I just want to thank several people in the affiliate community for taking the lead in alerting others about bad affiliate behavior and also for taking the necessary steps to help halt the offending actions.

Thursday afternoon affiliate consultant Shawn Collins was kind enough to instant message me about some shady behavior. He alerted me to the fact that ReturnOnAffiliate.com, an upstart social networking site for affiliates, was using MyGeek.com to serve ReturnonAffiliate pop-ups to visitors of a variety of websites including Collin’s AffiliateSummit.com and RevenueToday.com.

Collins informed me that he contacted the site’s founder Richard Lewis by email and requested that this activity cease immediately. He also noted that this type of inappropriate behavior “could easily give your site a big black eye.”

I told the appropriate folks here at Revenue what had transpired and they immediately began an investigation into the situation. But before we could even make a call to Lewis or hit the send button on the email, I heard back from Collins.

He let me know that within several hours of receiving an email from him, Lewis responded with an email apology and noted that he was alerted by some upset ROA members and had “suspended the account with MyGeek” and was “not aware exactly how they were generating traffic to ReturnOnAffiliate.com through there [sic] model.”

Bright and early Friday morning I also received an email from Kellie Stevens, the president of AffiliateFairPlay.com. Stevens sent the mass email to a group of people impacted by recent actions of ReturnOnAffiliate.com, including ReveNews.com,, AMSWO, ABestWeb.com, eComXpo, ShareASale.com, Commission Junction, Share Results, IncentaClick, AffiliateBoards.com, Performics, BeFree, CPA Empire, and LinkShare.

Stevens is the person who first let Collins know about the problem. She discovered it while doing some spyware testing.
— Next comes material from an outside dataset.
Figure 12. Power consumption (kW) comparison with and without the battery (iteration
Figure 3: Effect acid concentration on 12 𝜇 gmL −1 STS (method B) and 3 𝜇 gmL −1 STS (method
The email from Stevens reads, “The ads were being run through MyGeek.com with targeting of URL’s of ROA to pop on. For those who may not be familiar with MyGeek, they are an ad network where you can set up ad campaigns similar to AdWords. They have two types of ads available: CPC and CPV (cost per view). The CPV ads are specific to be farmed out to numerous adware companies for ad popping. Basically it’s like having an account with 180solutions only your ads are delivered through numerous adware applications. Richard was running CPV campaigns. I’m sending this because your web site was one of the sites being targeted for the ReturnOnAffiliate website to pop on. That’s the bad news.”

The good news, she says, is that she also contacted Lewis and that he responded within hours. He admitted he was wrong and turned off the account. Stevens says that she has verified that the “account is indeed turned off at this time.”
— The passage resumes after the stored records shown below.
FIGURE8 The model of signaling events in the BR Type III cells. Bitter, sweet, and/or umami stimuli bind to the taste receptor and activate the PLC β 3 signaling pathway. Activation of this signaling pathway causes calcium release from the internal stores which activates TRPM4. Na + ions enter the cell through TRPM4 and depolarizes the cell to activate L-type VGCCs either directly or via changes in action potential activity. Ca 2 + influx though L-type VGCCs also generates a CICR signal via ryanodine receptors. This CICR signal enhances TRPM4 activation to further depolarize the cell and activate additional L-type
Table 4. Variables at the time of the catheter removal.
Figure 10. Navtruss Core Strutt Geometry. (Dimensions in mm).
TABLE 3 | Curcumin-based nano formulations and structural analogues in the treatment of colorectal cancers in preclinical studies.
What is particularly troubling to many involved, including Revenue, is that those targeted have been participating as active members of the ROA community and leaders in the industry. Not people that you want to tick off. Stevens, Collins and a legion of others will now be watching ROA extra closely.
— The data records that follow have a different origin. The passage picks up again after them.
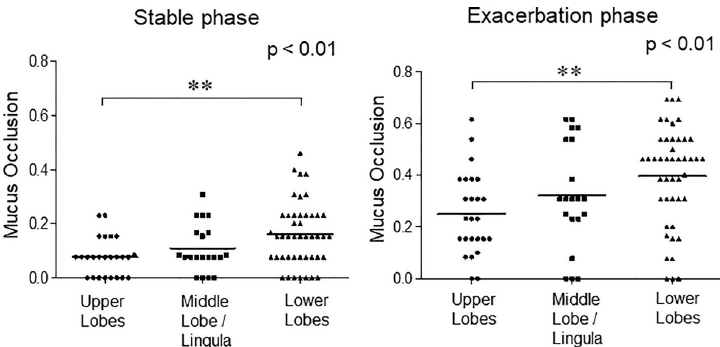
Fig 5. The ratio of mucus-occluded bronchial compartments in 13 subjects during asthma exacerbation and the stable phase observed in the upper, middle/lingula, and lower lobes. Mucus occlusion (mucus plug) was measured by HRCT using curved MPR software. Mucus occlusions were counted per airway generation in all segments of the lung for each subject. Airway segment data were then grouped by lobes for analysis. Each point represents the ratio of mucus-occluded bronchial compartments in 13 patients for each bronchial generation/segment.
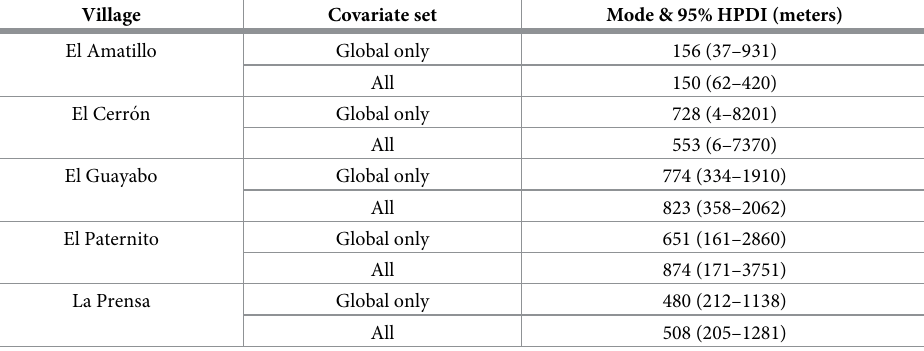
Table 1. Posterior of the effective range from the full-village analysis. Each posterior is fit according to the model of Section 2.2, using two different sets of covariate information. The 95% highest posterior density interval (HPDI) is the smallest interval such that 95% of the posterior mass is contained within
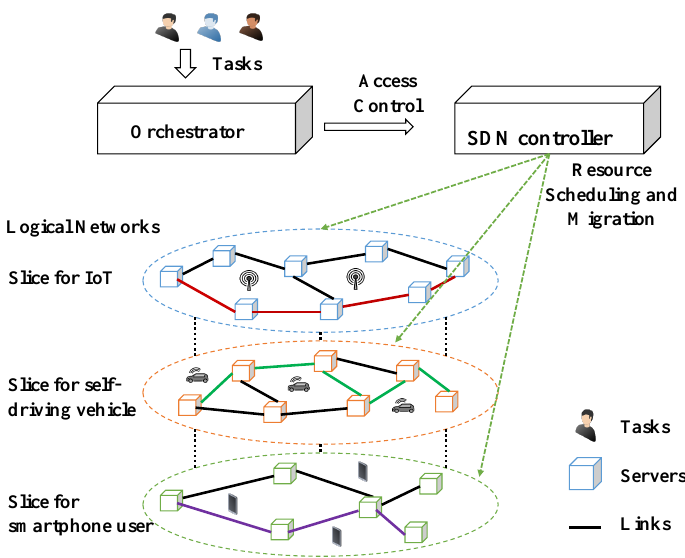
Figure 1. System architecture for orchestrator in a sliced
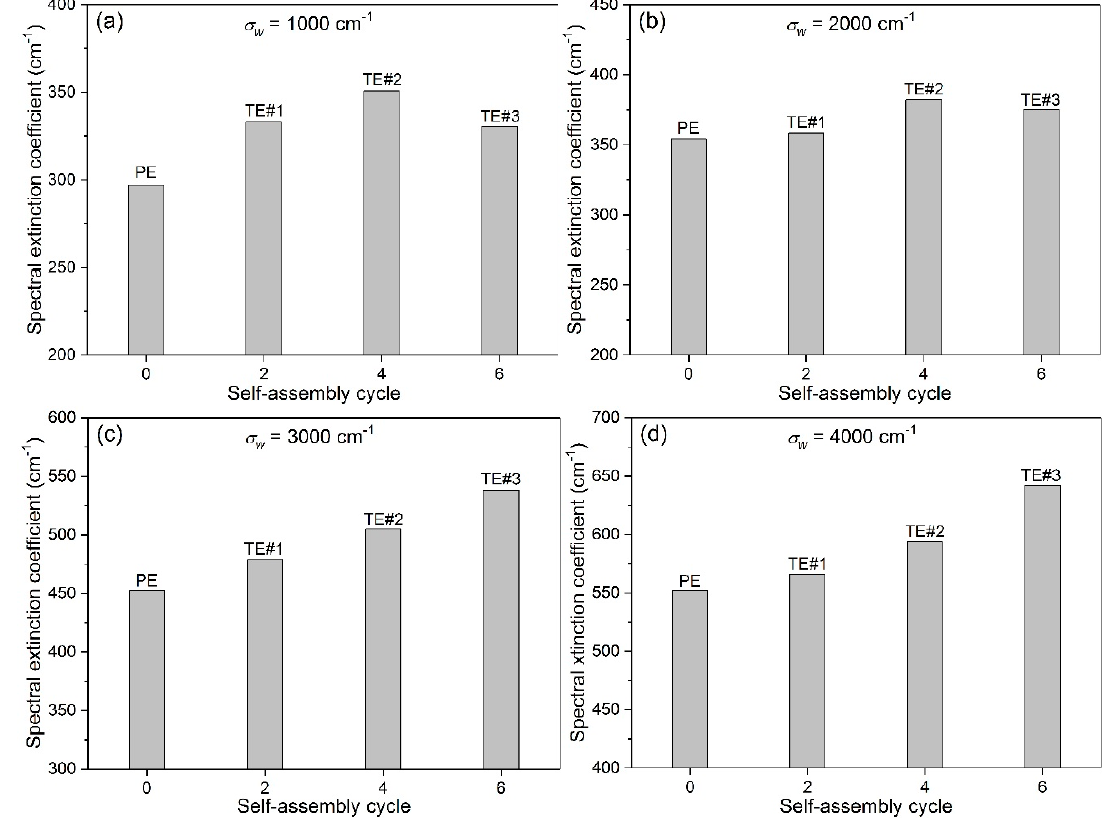
Figure 8. β λ for various self-assembly cycles wavenumbers of ( a ) 1000 cm − 1 ; ( b ) 2000 cm − 1 ; ( c ) 3000 cm − 1 , and ( d ) 4000 cm − 1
Stevens also offered up a tip you can use to see if you are being targeted by someone through MyGeek for pop ups.

“Go to www.mygeek.com. Under the “Advertisers” section in center screen, click the link to AdOnNetwork. Make sure any popup blockers you may have are turned off. In the search box at the top of the page, type in any keyword or domain name (ie yourdomain.com) and do a search. You don’t have to be logged in to do this. If you receive a pop up, then that ad is being run through adware. If you receive an ad listing on the search return Web page itself, those are CPC ads which are provided for placement on actual web pages.”